Strategies that co-benefits of climate change resilience and high yields in dry areas may not be
appropriate in other locations. For instance, soil bunds constructed to conserve soil moisture in
dry areas would not be appropriate and may in fact increase yield variability in areas with higher
rainfall. Conversely, structures constructed to support drainage in high-rainfall areas, such as
diversion ditches, would not be appropriate in dry areas. Also, while there appear to be many
practices available to farmers that provide synergistic benefits in terms of productivity and
adaptation, the extent to which farmers these adopt these practices will vary based on farm
household characteristics, the biophysical and socioeconomic environment, and the rural services
and incentives associated with the various management practices (Bryan et al, 2011).
3.0 WRAP-UP
Given that tradeoffs may exist, investment to promote adaptation in agriculture that has the
greatest co-benefits in terms of agricultural productivity and climate change resilience should be
prioritised. As recommended in the Bali Action Plan, developed countries should allocate
“adequate, predictable, and sustainable financial resources and new and additional resources,
including official and concessional funding for developing country parties” to help them adapt to
climate change. Developing countries should recognise that sole reliance on adaptation fund from
developed nations could be frustrating as this is fraught by several legal and regulatory
frameworks. Government role is crucial in ensuring that adequate finance is available in
developing countries, especially when not benefiting private flows.

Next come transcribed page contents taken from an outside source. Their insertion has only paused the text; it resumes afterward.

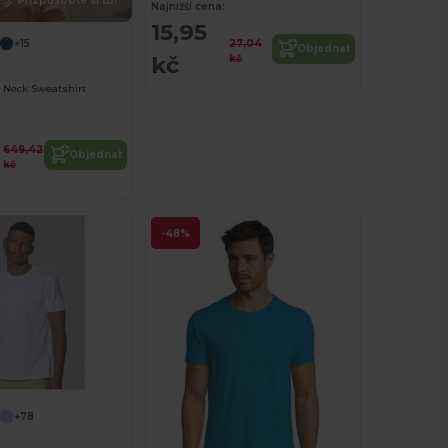
Přizpůsobte si to!
Najnižší cena:
15,95
27,04
+15
Objednat
kč
kč
 Neck Sweatshirt
649,42
Objednat
kč
-48%
+78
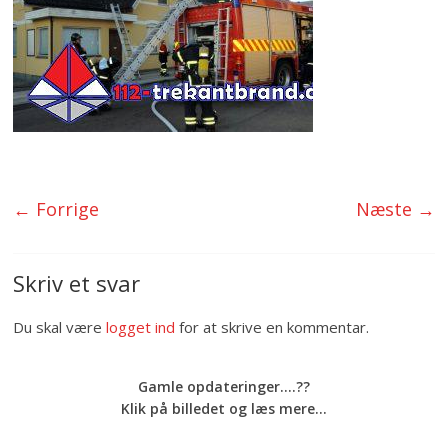
← Forrige
Næste →
Skriv et svar
Du skal være
logget ind
for at skrive en kommentar.
Gamle opdateringer....??
Klik på billedet og læs mere...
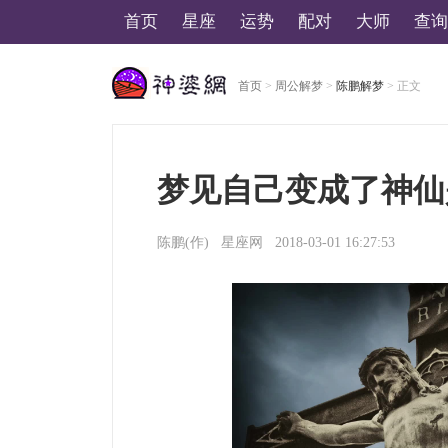
首页
星座
运势
配对
大师
查询
首页
>
周公解梦
>
陈鹏解梦
> 正文
美国神婆星座网
梦见自己变成了神仙
陈鹏
(作)
星座网
2018-03-01 16:27:53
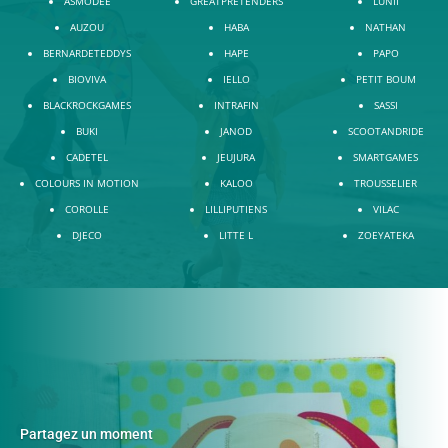
ASMODEE
GREATPRETENDERS
LUNII
AUZOU
HABA
NATHAN
BERNARDETEDDYS
HAPE
PAPO
BIOVIVA
IELLO
PETIT BOUM
BLACKROCKGAMES
INTRAFIN
SASSI
BUKI
JANOD
SCOOTANDRIDE
CADETEL
JEUJURA
SMARTGAMES
COLOURS IN MOTION
KALOO
TROUSSELIER
COROLLE
LILLIPUTIENS
VILAC
DJECO
LITTE L
ZOEYATEKA
Partagez un moment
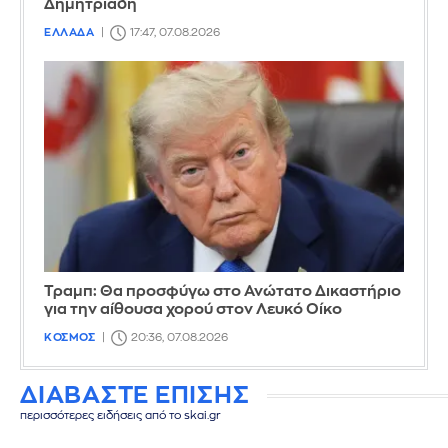
Δημητριάδη
ΕΛΛΑΔΑ
17:47, 07.08.2026
Τραμπ: Θα προσφύγω στο Ανώτατο Δικαστήριο
για την αίθουσα χορού στον Λευκό Οίκο
ΚΟΣΜΟΣ
20:36, 07.08.2026
ΔΙΑΒΑΣΤΕ ΕΠΙΣΗΣ
περισσότερες ειδήσεις από το skai.gr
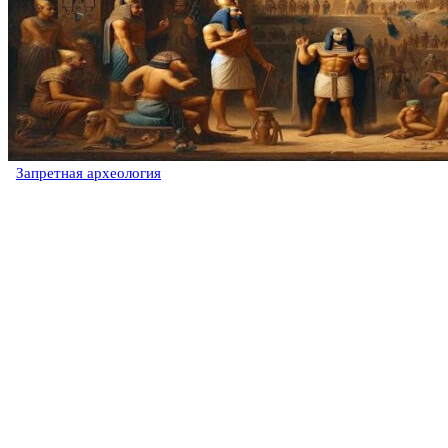
Запретная археология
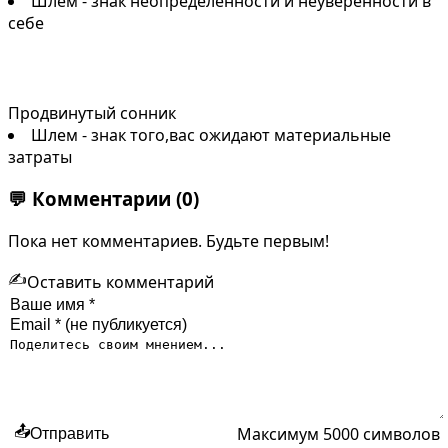
Шлем - знак неопределенности и неуверенности в
себе
Продвинутый сонник
Шлем - знак того,вас ожидают материальные
затраты
💬
Комментарии
(0)
Пока нет комментариев. Будьте первым!
✍️
Оставить комментарий
Максимум 5000 символов
📤
Отправить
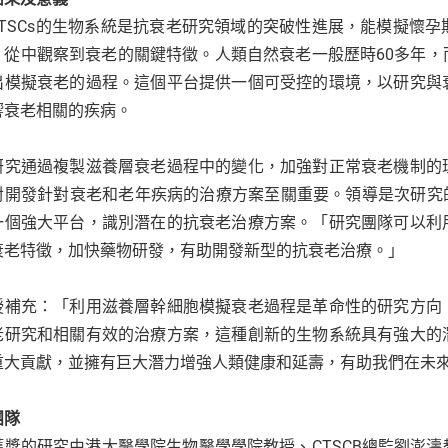
hTSCs的生物系統是抗衰老研究領域的突破性進展，能模擬懷
，從中觀察到衰老的關鍵特徵。人類自然衰老一般歷時60多年
出模擬衰老的過程。這個平台提供一個可受控的環境，以研究與
響衰老相關的疾病。
研究通過複製滋養層衰老過程中的變化，加強對正常衰老機制的
對開發針對衰老和老年疾病的治療方案至關重要。領導是次研究的
一個強大平台，識別潛在的抗衰老治療方案。「研究團隊可以利
衰老特徵，加快藥物研發，有助開發新型的抗衰老治療。」
授補充：「利用滋養層幹細胞模擬衰老過程是革命性的研究方向
老研究和相關有效的治療方案，這種創新的生物系統具有強大的
重大貢獻，並擁有巨大潛力增強人類健康和延壽，有助我們在未
團隊
獲獎的研究由港大醫學院生物醫學學院教授、CTSCB總監劉澎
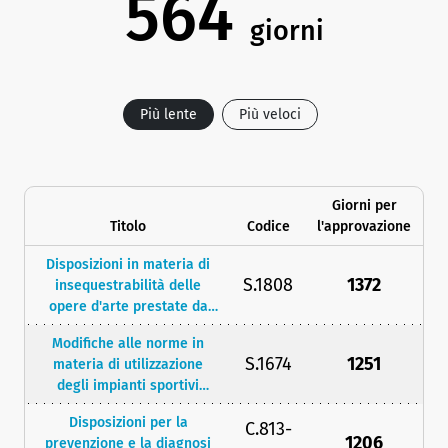
564
giorni
Più lente
Più veloci
Giorni per
Titolo
Codice
l'approvazione
Disposizioni in materia di
S.1808
1372
insequestrabilità delle
opere d'arte prestate da
Stati esteri o da enti o
Modifiche alle norme in
istituzioni culturali stranieri
S.1674
1251
materia di utilizzazione
degli impianti sportivi
scolastici da parte delle
Disposizioni per la
C.813-
associazioni o società
1206
prevenzione e la diagnosi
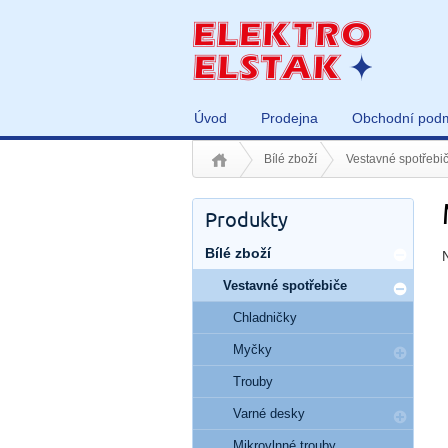
Úvod
Prodejna
Obchodní pod
Bílé zboží
Vestavné spotřebi
Produkty
Bílé zboží
Vestavné spotřebiče
Chladničky
Myčky
Trouby
Varné desky
Mikrovlnné trouby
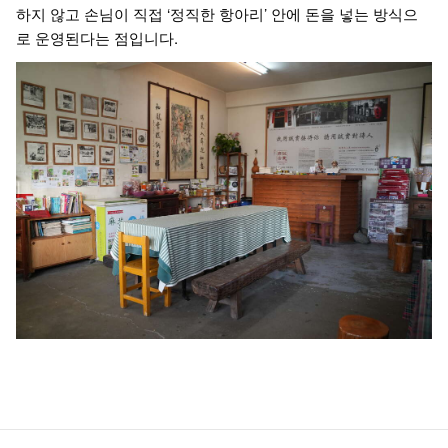
하지 않고 손님이 직접 ‘정직한 항아리’ 안에 돈을 넣는 방식으
로 운영된다는 점입니다.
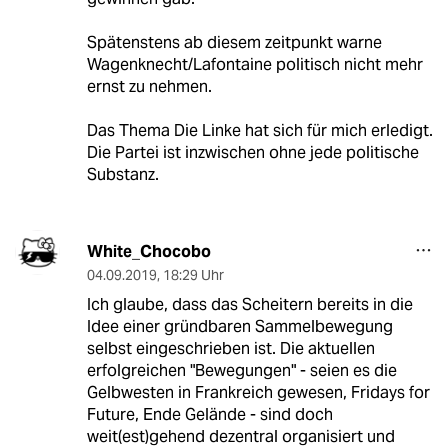
Spätenstens ab diesem zeitpunkt warne
Wagenknecht/Lafontaine politisch nicht mehr
ernst zu nehmen.
Das Thema Die Linke hat sich für mich erledigt.
Die Partei ist inzwischen ohne jede politische
Substanz.
White_Chocobo
04.09.2019
,
18:29 Uhr
Ich glaube, dass das Scheitern bereits in die
Idee einer gründbaren Sammelbewegung
selbst eingeschrieben ist. Die aktuellen
erfolgreichen "Bewegungen" - seien es die
Gelbwesten in Frankreich gewesen, Fridays for
Future, Ende Gelände - sind doch
weit(est)gehend dezentral organisiert und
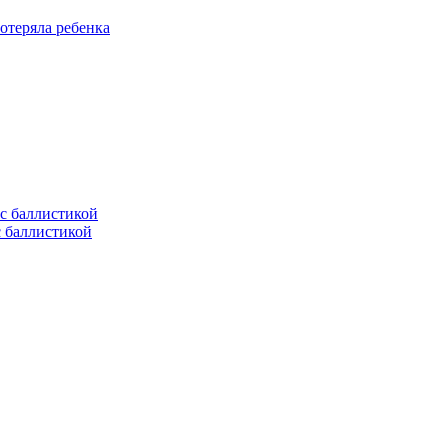
отеряла ребенка
с баллистикой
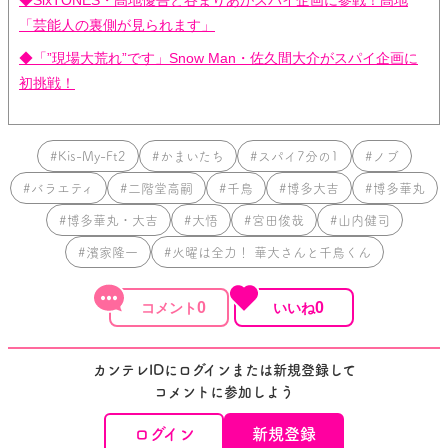
◆SixTONES・髙地優吾と谷まりあがスパイ企画に参戦！髙地
「芸能人の裏側が見られます」
◆「”現場大荒れ”です」Snow Man・佐久間大介がスパイ企画に
初挑戦！
#Kis-My-Ft2
#かまいたち
#スパイ7分の1
#ノブ
#バラエティ
#二階堂高嗣
#千鳥
#博多大吉
#博多華丸
#博多華丸・大吉
#大悟
#宮田俊哉
#山内健司
#濱家隆一
#火曜は全力！ 華大さんと千鳥くん
0
0
カンテレIDにログインまたは新規登録して
コメントに参加しよう
ログイン
新規登録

The government and development corporations will also have to create enabling environment to
leverage more private finance. Multilateral and bilateral development banks should reinforce
issuance of generic bonds as a means of raising private finance from capital markets to support
projects that deliver climate change outcomes. Equity and debt, in particular, can be used as an
enabling instrument for both publicly and privately initiated adaptation, including direct project
lending and credit lines to local finance institutions. However, to reach the poor, finance may need
to be delivered in new ways, including through microfinance products.